→ What you will do:
Rewrite all of the material below with "portion" changed to "share" and everything else left as it is. Leave out the pictures.

→ Material provided:
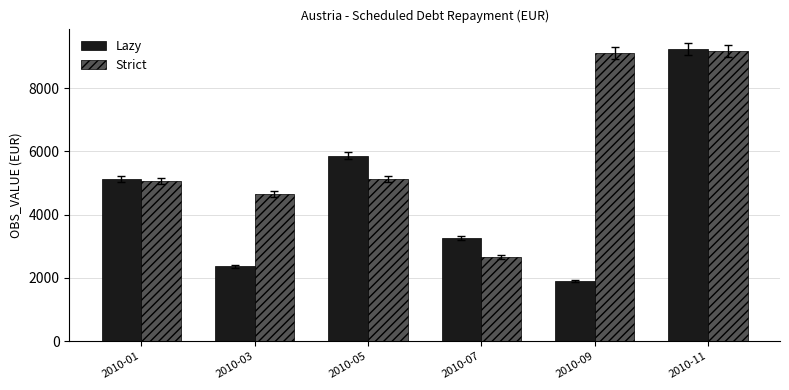

True or false: Lazy has a value of 2839.9 at 2010-09.

False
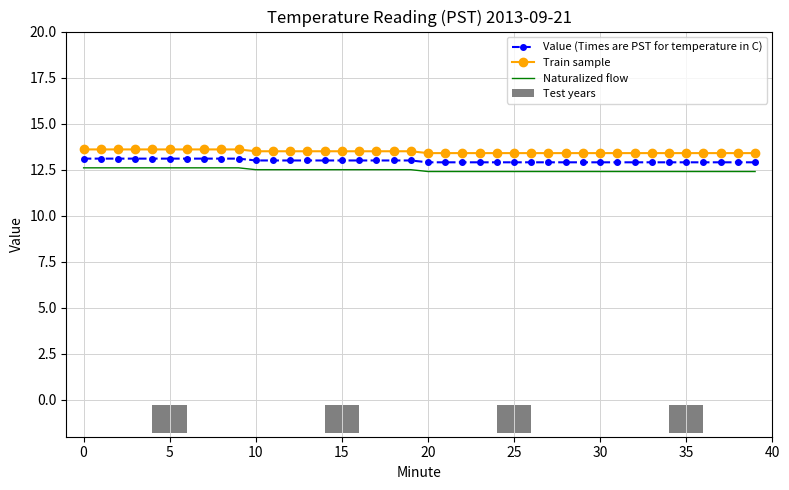

Which series changed the most between 27 and 31?

Value (Times are PST for temperature in C)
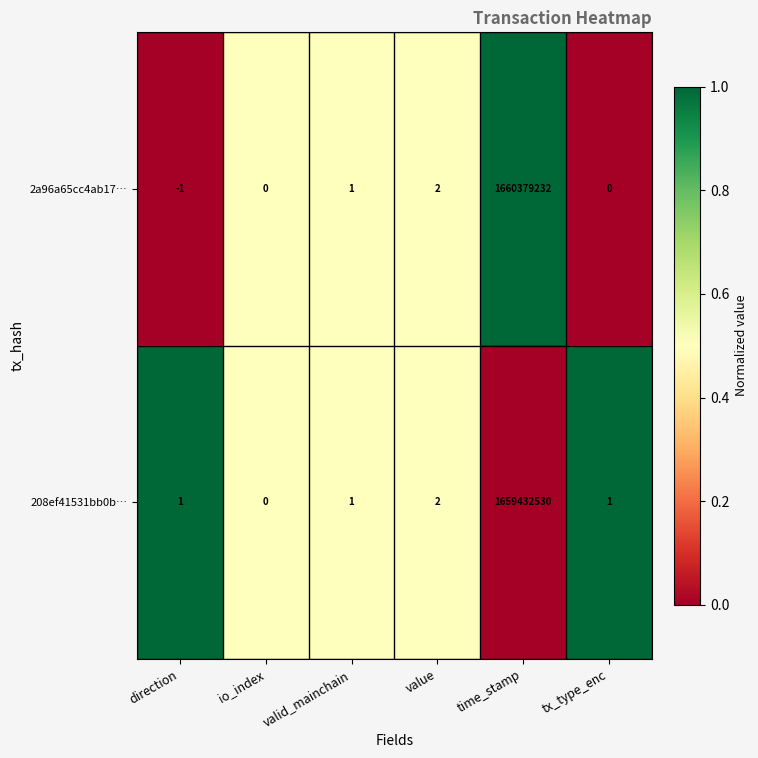

Where is 208ef41531bb0b… nearest to the value 829716265?

value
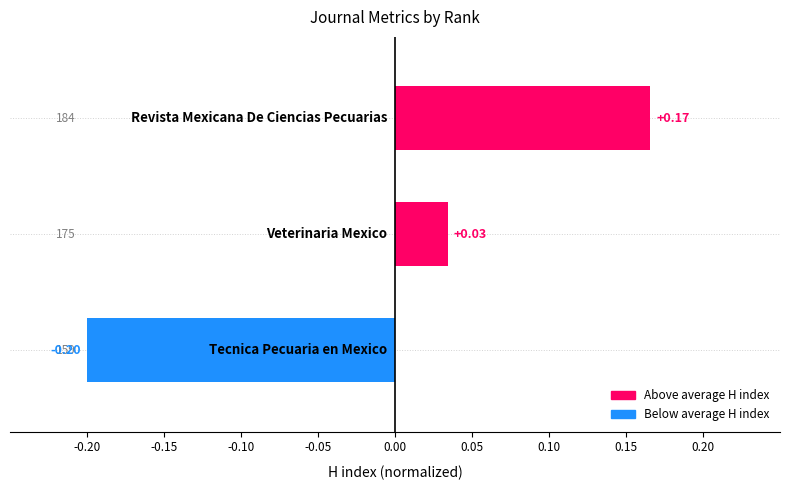

How many bars are there in total?

3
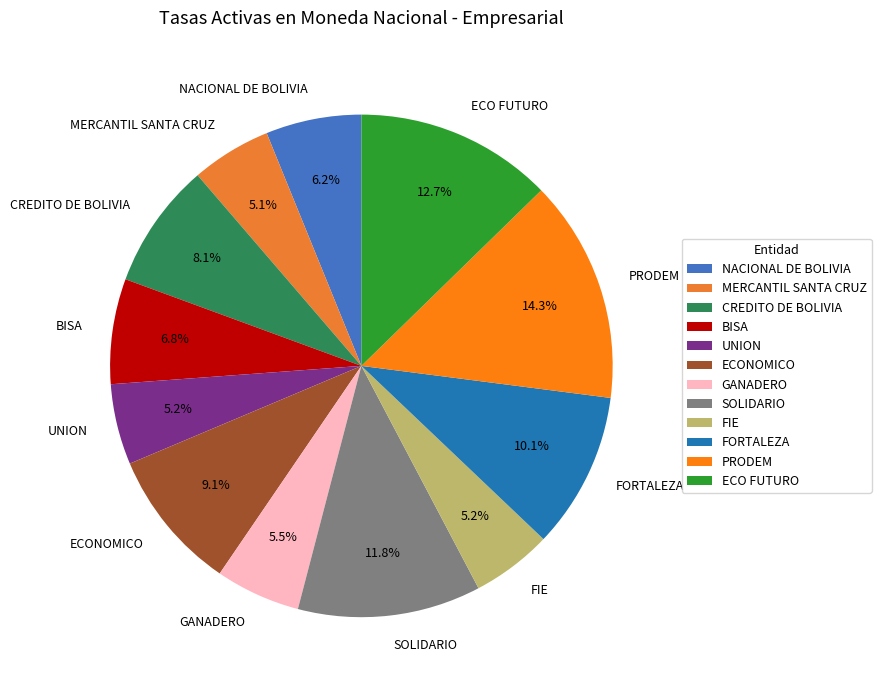

Which category has the biggest portion of the pie?

PRODEM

→ Exercise result:
True or false: Lazy has a value of 2839.9 at 2010-09.

False

Which series changed the most between 27 and 31?

Value (Times are PST for temperature in C)

Where is 208ef41531bb0b… nearest to the value 829716265?

value

How many bars are there in total?

3

Which category has the biggest share of the pie?

PRODEM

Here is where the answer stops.